Richard Grenell, the Kennedy Center’s president, sent the letter after the musician, Chuck Redd, canceled the concert in protest of the site’s new name, the Trump-Kennedy Center.
Mr. Redd had hosted the show for nearly two decades. But he said he would not hold the concert after the members of the center’s board of trustees, handpicked by President Trump, voted last week to change the name.
Mr. Grenell, whom Mr. Trump appointed to lead the Kennedy Center as part of his second-term takeover of the institution, asserted that Mr. Redd had engaged in “sad bullying tactics employed by certain elements on the left.”
“Your decision to withdraw at the last moment — explicitly in response to the Center’s recent renaming, which honors President Trump’s extraordinary efforts to save this national treasure — is classic intolerance and very costly to a non-profit Arts institution,” Mr. Grenell wrote.
He added, “This is your official notice that we will seek $1 million in damages from you for this political stunt.”
The letter was sent Friday, according to the Kennedy Center, which provided a copy to The New York Times.

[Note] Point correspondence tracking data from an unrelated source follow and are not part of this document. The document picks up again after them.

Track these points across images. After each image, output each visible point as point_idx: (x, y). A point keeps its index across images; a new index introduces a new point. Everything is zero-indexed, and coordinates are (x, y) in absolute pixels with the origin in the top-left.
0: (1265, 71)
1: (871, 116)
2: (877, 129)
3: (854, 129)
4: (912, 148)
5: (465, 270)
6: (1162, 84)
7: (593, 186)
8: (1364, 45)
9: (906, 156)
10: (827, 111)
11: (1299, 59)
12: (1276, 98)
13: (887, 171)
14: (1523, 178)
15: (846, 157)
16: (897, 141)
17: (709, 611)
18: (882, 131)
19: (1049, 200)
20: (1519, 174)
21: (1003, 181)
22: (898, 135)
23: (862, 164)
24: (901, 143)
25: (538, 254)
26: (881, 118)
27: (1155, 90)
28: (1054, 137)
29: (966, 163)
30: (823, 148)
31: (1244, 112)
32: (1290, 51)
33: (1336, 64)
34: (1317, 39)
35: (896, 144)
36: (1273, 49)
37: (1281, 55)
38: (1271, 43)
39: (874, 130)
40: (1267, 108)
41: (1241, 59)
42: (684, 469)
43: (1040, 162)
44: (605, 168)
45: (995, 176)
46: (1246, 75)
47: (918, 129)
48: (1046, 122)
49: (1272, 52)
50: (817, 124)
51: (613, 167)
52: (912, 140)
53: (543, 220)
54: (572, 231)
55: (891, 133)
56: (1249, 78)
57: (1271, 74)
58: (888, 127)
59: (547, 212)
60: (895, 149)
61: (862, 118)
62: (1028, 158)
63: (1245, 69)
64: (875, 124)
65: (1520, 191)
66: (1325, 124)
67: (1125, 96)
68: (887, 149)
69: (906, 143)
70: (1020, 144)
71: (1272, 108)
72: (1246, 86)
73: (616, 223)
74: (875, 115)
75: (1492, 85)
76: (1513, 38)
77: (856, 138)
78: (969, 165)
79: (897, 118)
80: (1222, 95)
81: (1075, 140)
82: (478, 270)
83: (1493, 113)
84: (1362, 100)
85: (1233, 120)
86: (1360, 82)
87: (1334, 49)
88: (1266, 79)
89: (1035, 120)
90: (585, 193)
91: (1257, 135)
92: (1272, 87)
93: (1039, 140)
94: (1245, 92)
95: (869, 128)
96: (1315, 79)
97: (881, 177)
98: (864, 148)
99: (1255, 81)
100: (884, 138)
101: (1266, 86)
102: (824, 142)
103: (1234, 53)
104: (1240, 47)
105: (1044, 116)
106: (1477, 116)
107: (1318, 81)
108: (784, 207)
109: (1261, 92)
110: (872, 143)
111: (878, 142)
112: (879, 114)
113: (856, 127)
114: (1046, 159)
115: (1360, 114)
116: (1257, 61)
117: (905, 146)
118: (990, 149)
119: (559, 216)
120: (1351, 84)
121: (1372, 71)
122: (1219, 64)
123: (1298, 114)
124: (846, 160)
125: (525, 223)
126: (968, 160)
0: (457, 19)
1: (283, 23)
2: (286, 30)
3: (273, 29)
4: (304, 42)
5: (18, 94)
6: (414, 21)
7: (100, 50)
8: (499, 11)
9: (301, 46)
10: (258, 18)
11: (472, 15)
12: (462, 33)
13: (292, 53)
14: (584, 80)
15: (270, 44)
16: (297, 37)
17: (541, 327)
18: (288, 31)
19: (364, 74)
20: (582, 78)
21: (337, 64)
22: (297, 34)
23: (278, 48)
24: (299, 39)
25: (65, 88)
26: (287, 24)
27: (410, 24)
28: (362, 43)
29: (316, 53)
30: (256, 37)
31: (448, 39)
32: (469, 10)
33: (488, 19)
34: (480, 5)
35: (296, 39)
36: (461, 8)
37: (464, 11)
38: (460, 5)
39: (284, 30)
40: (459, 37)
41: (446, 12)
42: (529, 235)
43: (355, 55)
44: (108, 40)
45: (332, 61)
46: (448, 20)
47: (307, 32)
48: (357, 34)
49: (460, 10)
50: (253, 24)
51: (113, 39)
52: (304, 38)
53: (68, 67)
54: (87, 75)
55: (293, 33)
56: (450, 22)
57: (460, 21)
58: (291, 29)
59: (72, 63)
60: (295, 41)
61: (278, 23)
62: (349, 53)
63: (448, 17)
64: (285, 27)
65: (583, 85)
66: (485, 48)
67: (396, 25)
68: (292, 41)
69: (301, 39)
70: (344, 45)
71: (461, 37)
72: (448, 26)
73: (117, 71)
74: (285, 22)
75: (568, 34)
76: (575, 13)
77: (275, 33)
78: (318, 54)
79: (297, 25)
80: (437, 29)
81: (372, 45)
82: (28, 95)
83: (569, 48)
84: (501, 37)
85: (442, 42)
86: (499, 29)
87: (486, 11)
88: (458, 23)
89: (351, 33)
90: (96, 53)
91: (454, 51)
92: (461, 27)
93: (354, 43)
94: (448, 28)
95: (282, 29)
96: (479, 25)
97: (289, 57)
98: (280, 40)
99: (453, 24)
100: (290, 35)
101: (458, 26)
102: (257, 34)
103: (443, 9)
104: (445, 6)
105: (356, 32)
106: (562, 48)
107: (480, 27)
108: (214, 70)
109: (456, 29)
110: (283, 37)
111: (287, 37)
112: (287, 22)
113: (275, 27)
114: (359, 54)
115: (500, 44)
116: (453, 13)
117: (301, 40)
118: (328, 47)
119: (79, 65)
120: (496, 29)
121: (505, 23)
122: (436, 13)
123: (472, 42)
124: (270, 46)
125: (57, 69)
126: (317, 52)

The Associated Press previously reported on the letter.
Mr. Redd did not immediately reply to a request for comment Friday night.

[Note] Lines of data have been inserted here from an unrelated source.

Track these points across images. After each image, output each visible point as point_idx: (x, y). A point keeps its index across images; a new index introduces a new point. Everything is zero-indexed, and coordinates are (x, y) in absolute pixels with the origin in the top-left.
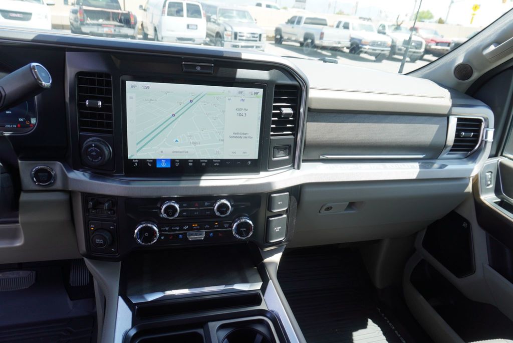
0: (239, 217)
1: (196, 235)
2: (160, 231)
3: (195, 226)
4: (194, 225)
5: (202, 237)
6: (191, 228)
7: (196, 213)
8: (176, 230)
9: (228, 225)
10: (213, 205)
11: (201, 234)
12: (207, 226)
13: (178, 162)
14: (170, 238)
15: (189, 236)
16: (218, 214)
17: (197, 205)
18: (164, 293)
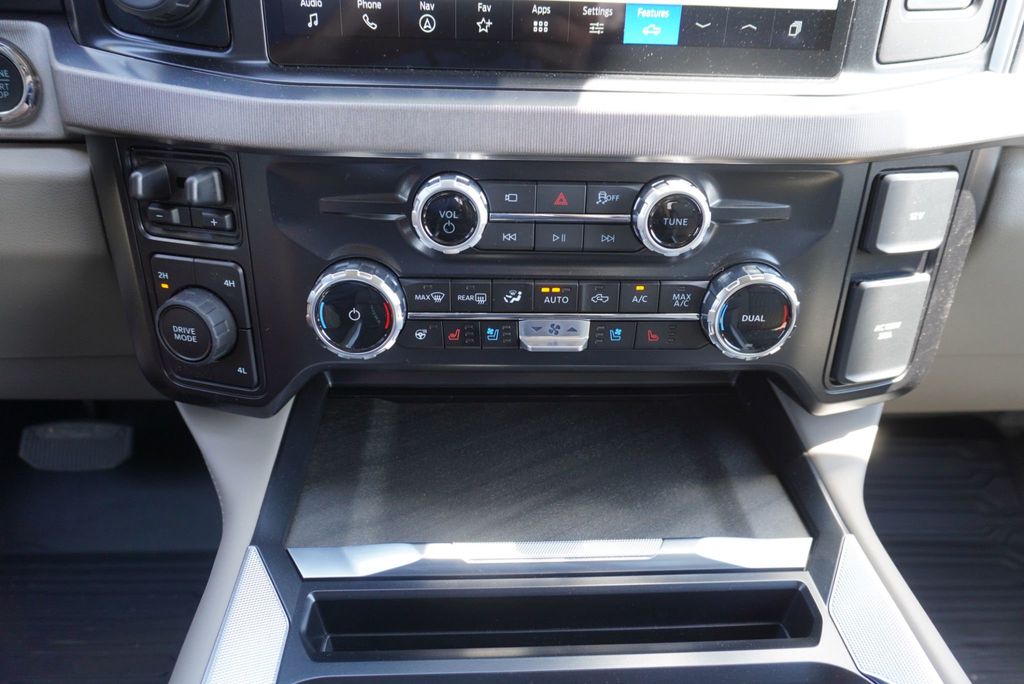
0: (735, 266)
1: (555, 330)
2: (409, 306)
3: (550, 294)
4: (545, 290)
5: (579, 341)
6: (534, 304)
7: (555, 238)
8: (473, 307)
9: (686, 298)
10: (629, 205)
11: (573, 330)
12: (599, 297)
13: (487, 16)
14: (452, 336)
15: (528, 334)
16: (651, 241)
17: (561, 200)
18: (422, 552)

Until this year, the Kennedy Center was governed by a bipartisan board, but Mr. Trump pushed out trustees who were appointed by Democrats.
In Mr. Trump’s first term, he broke with precedent and did not attend the Kennedy Center Honors, where some honorees criticized him. In his second term, he has taken the opposite approach: He hosted the honors himself this month.
And six days before Christmas, lettering was affixed to the facade of the building, leaving the following words, “THE DONALD J. TRUMP AND THE JOHN F. KENNEDY MEMORIAL CENTER FOR THE PERFORMING ARTS.”
Mr. Trump, who had been calling for the center to be renamed for months, expressed surprise that his handpicked board had moved to change the name. “I was surprised by it,” he told reporters. “I was honored by it.”
The renaming prompted a lawsuit from Representative Joyce Beatty, Democrat of Ohio, asserting that an act of Congress is required to change the name.
In 1964, Congress designated the center as a memorial to President John F. Kennedy, who was assassinated a year earlier. It opened in 1971 with the premiere performance of Leonard Bernstein’s “Mass,” which was commissioned by Kennedy’s widow, Jacqueline Kennedy Onassis.